WORK REQUEST: Please set down each of the lines below once more, exactly, omitting all pictures.

* * * * * * *

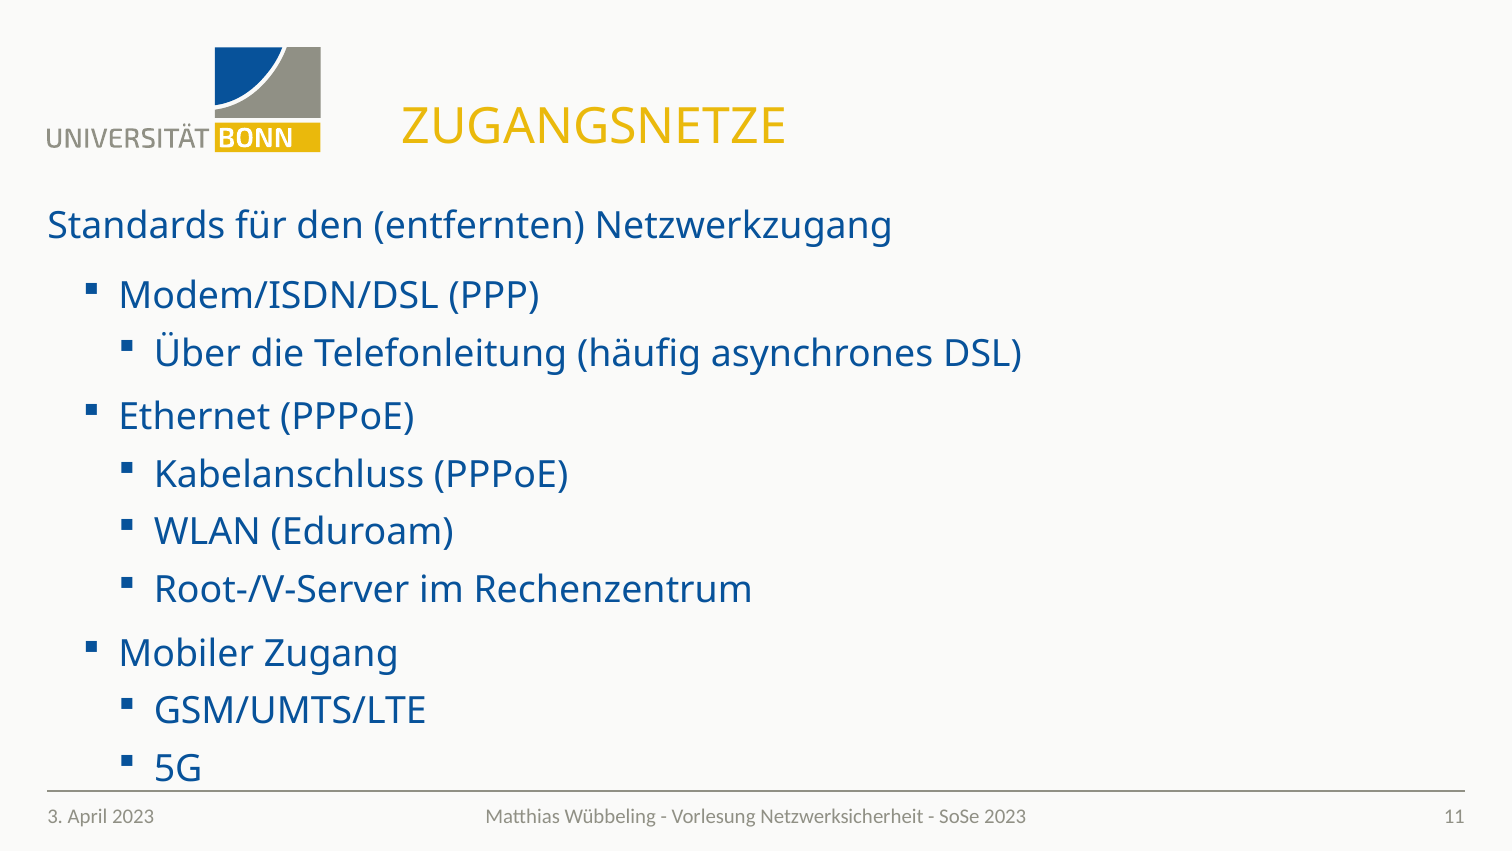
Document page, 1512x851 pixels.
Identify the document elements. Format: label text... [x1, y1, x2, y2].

footer Matthias Wübbeling - Vorlesung Netzwerksicherheit - SoSe 2023 [342, 791, 1170, 839]
title Zugangsnetze [401, 47, 1465, 154]
list Standards für den (entfernten) Netzwerkzugang Modem/ISDN/DSL (PPP) Über die Telefonleitung (häufig asynchrones DSL) Ethernet (PPPoE) Kabelanschluss (PPPoE) WLAN (Eduroam) Root-/V-Server im Rechenzentrum Mobiler Zugang GSM/UMTS/LTE 5G [47, 200, 1465, 745]
slide_number 11 [1370, 791, 1465, 839]
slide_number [47, 791, 189, 839]
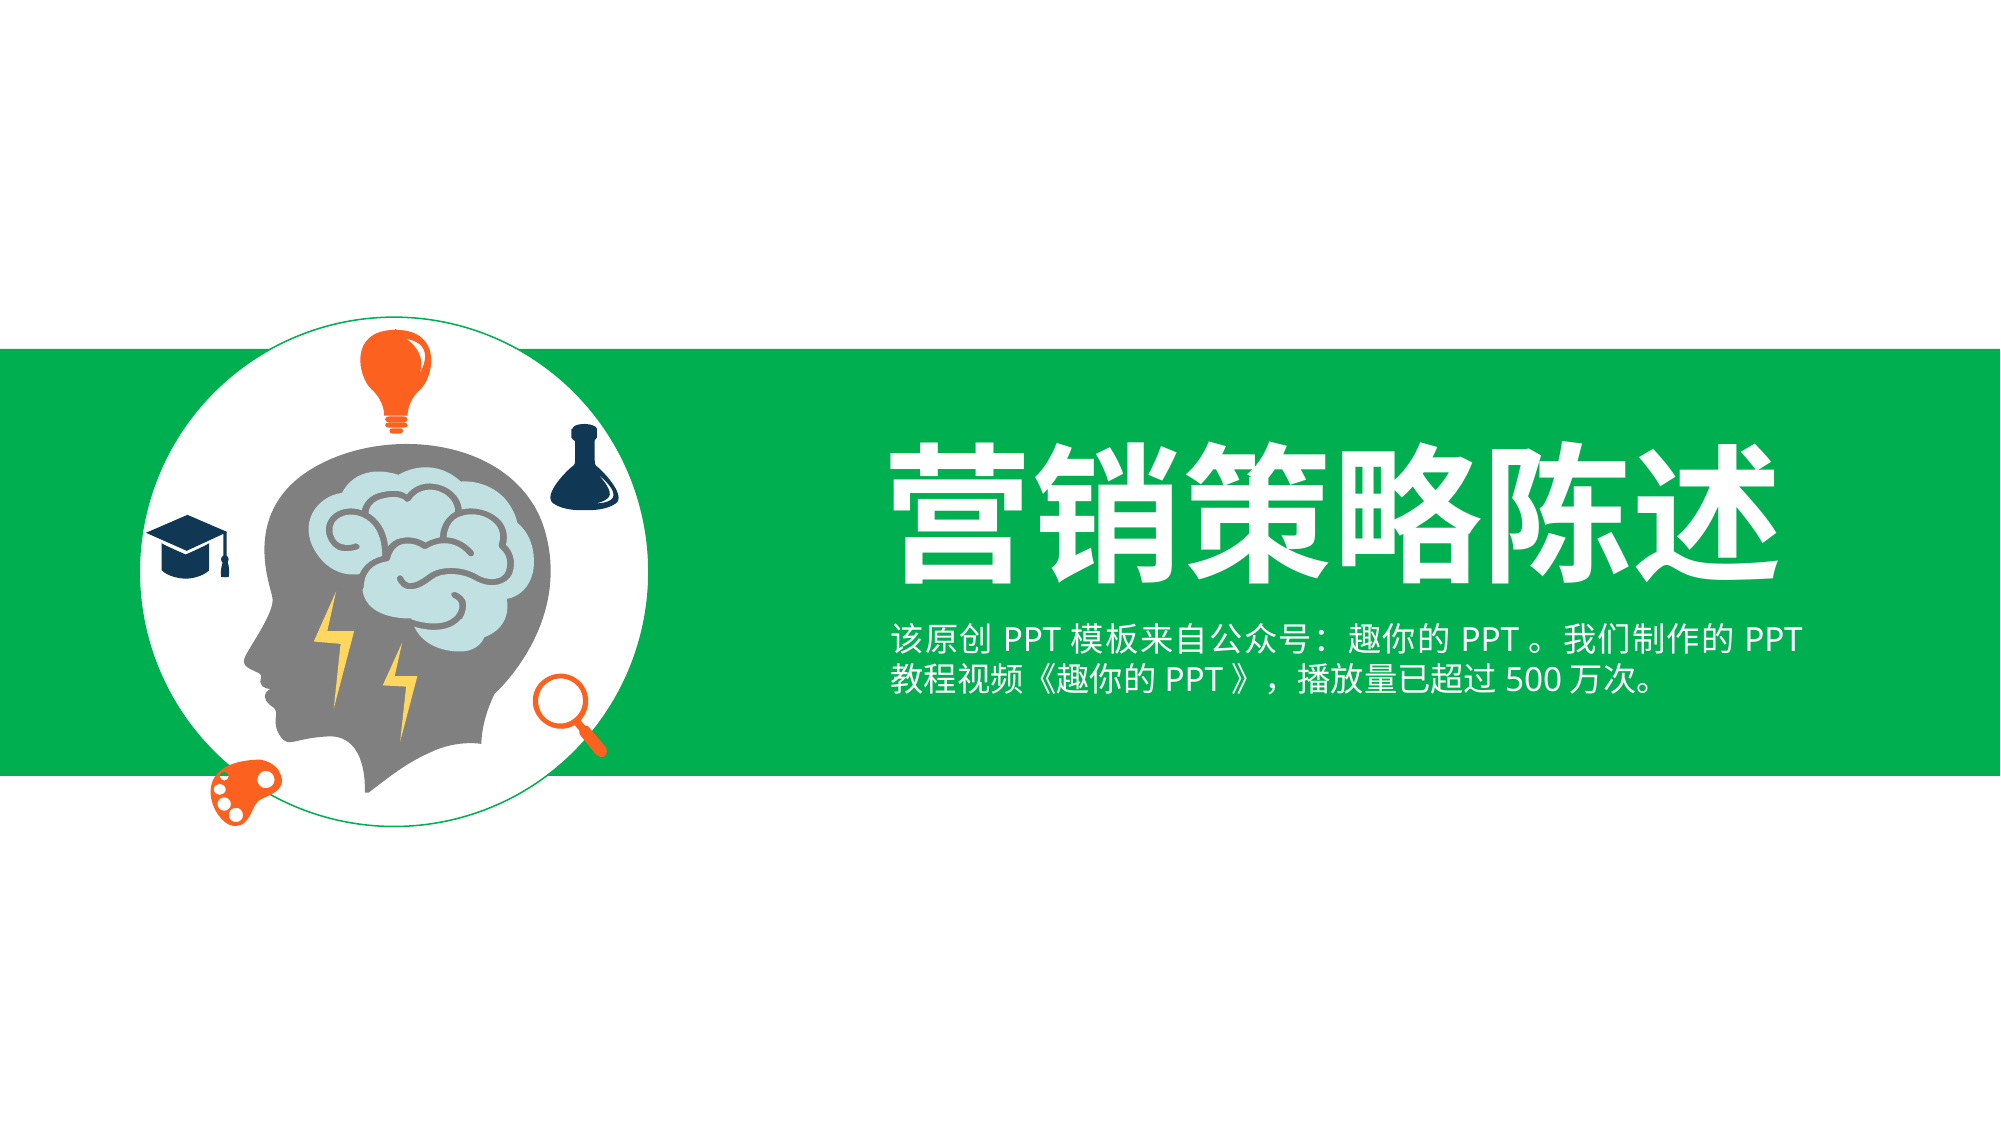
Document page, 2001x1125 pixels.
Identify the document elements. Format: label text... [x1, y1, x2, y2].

text_box 营销策略陈述 [867, 412, 1826, 608]
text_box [139, 317, 649, 828]
text_box 该原创PPT模板来自公众号：趣你的PPT。我们制作的PPT教程视频《趣你的PPT》，播放量已超过500万次。 [875, 611, 1826, 706]
text_box [649, 348, 2000, 777]
text_box [0, 348, 139, 777]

* * * * * * *

RESULT OF THE EXERCISE:
Document page, 1512x851 pixels.
Identify the document elements. Format: label text... [x1, y1, x2, y2].

footer Matthias Wübbeling - Vorlesung Netzwerksicherheit - SoSe 2023 [342, 791, 1170, 839]
title Zugangsnetze [401, 47, 1465, 154]
list Standards für den (entfernten) Netzwerkzugang Modem/ISDN/DSL (PPP) Über die Telefonleitung (häufig asynchrones DSL) Ethernet (PPPoE) Kabelanschluss (PPPoE) WLAN (Eduroam) Root-/V-Server im Rechenzentrum Mobiler Zugang GSM/UMTS/LTE 5G [47, 200, 1465, 745]
slide_number 11 [1370, 791, 1465, 839]
slide_number [47, 791, 189, 839]
Document page, 2001x1125 pixels.
Identify the document elements. Format: label text... [x1, y1, x2, y2].

text_box 营销策略陈述 [867, 412, 1826, 608]
text_box [139, 317, 649, 828]
text_box 该原创PPT模板来自公众号：趣你的PPT。我们制作的PPT教程视频《趣你的PPT》，播放量已超过500万次。 [875, 611, 1826, 706]
text_box [649, 348, 2000, 777]
text_box [0, 348, 139, 777]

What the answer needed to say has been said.